### Work task
Entries below include pictures. Output exactly the lines from the one with "s respektem a klidem" down to the one with "専門チームの卓越した技術力に裏打ちされた物です。", both ends included, and leave the pictures out.

---------- Data in this exercise ----------

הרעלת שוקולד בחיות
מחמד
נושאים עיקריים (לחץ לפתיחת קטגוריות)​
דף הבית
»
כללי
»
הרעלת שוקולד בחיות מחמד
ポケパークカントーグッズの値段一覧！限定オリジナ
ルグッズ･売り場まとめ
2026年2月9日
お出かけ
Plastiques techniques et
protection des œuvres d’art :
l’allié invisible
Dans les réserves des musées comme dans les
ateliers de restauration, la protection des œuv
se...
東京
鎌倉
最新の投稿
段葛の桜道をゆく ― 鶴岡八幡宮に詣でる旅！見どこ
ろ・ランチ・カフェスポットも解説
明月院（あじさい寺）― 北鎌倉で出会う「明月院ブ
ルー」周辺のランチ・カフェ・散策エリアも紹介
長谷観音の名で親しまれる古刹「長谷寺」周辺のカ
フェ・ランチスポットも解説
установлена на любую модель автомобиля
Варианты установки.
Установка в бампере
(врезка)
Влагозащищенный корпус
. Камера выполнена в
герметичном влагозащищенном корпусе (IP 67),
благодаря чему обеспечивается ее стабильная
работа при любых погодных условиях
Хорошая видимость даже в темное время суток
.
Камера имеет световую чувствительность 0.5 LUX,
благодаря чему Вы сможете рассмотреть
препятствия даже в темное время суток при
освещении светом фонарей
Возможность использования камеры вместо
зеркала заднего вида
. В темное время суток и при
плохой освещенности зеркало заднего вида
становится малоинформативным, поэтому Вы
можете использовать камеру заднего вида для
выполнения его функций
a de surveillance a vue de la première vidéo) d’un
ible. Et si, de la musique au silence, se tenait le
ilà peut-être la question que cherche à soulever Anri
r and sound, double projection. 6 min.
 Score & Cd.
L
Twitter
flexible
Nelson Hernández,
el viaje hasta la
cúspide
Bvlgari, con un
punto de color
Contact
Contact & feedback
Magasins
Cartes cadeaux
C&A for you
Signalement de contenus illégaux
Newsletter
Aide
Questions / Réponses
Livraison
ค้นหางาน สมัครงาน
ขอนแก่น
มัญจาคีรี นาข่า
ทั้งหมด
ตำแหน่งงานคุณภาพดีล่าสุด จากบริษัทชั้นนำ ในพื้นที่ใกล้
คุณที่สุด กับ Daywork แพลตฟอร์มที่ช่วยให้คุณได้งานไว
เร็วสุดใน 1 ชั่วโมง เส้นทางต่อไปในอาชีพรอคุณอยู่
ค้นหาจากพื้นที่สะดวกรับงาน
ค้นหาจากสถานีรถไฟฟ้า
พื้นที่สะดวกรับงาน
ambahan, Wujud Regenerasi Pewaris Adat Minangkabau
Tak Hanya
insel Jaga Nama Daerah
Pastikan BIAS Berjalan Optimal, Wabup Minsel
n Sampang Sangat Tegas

----------
---------- Data in this exercise ----------

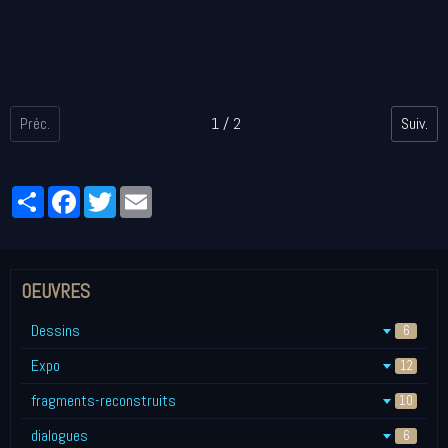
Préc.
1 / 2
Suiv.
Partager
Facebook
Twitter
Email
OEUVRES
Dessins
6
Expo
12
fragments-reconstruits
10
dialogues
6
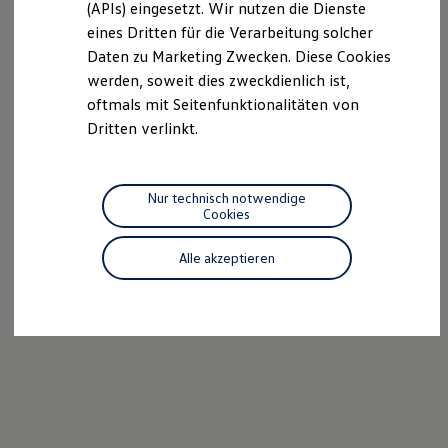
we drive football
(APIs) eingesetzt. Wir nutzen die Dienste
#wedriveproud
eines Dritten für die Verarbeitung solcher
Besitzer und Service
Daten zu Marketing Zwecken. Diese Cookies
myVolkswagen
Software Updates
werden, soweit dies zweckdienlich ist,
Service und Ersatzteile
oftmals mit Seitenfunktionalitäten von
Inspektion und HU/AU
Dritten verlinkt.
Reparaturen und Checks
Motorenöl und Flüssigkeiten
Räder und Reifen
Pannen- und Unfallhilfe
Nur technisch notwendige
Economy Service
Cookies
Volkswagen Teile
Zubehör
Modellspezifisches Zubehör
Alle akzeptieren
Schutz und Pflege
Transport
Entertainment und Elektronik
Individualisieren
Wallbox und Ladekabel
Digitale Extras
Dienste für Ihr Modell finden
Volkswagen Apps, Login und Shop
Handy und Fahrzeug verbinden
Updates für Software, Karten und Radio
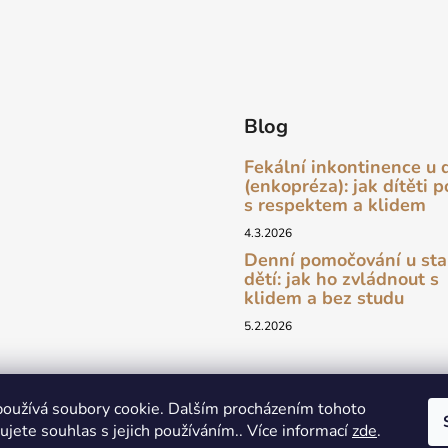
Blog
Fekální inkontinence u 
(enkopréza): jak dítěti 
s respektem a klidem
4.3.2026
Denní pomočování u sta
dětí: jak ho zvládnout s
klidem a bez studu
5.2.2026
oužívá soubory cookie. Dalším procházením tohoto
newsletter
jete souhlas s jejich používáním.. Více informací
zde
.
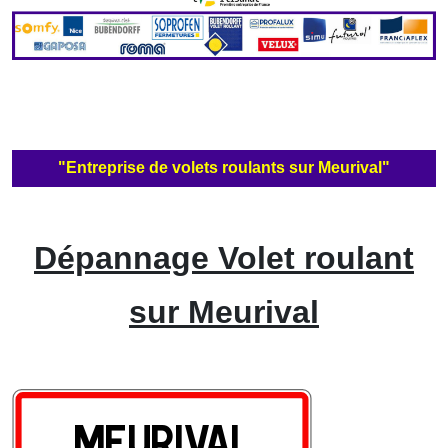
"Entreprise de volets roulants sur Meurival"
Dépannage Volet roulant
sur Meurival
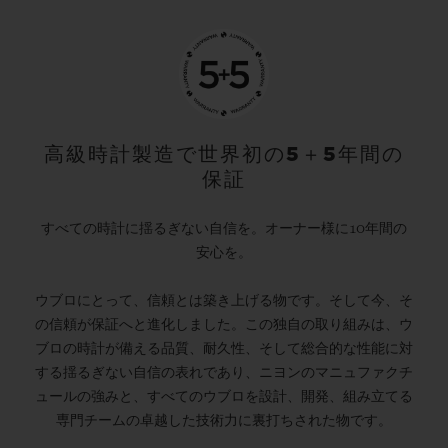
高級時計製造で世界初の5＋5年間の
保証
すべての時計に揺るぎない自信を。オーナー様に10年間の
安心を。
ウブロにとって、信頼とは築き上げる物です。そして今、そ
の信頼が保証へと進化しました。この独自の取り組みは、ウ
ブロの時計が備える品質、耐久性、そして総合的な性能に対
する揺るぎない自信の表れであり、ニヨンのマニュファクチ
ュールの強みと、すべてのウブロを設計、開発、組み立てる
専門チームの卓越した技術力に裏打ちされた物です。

----------

### Problem solution
s respektem a klidem
4.3.2026
Denní pomočování u sta
dětí: jak ho zvládnout s
klidem a bez studu
5.2.2026
oužívá soubory cookie. Dalším procházením tohoto
newsletter
jete souhlas s jejich používáním.. Více informací
zde
.
"Entreprise de volets roulants sur Meurival"
Dépannage Volet roulant
sur Meurival
高級時計製造で世界初の5＋5年間の
保証
すべての時計に揺るぎない自信を。オーナー様に10年間の
安心を。
ウブロにとって、信頼とは築き上げる物です。そして今、そ
の信頼が保証へと進化しました。この独自の取り組みは、ウ
ブロの時計が備える品質、耐久性、そして総合的な性能に対
する揺るぎない自信の表れであり、ニヨンのマニュファクチ
ュールの強みと、すべてのウブロを設計、開発、組み立てる
専門チームの卓越した技術力に裏打ちされた物です。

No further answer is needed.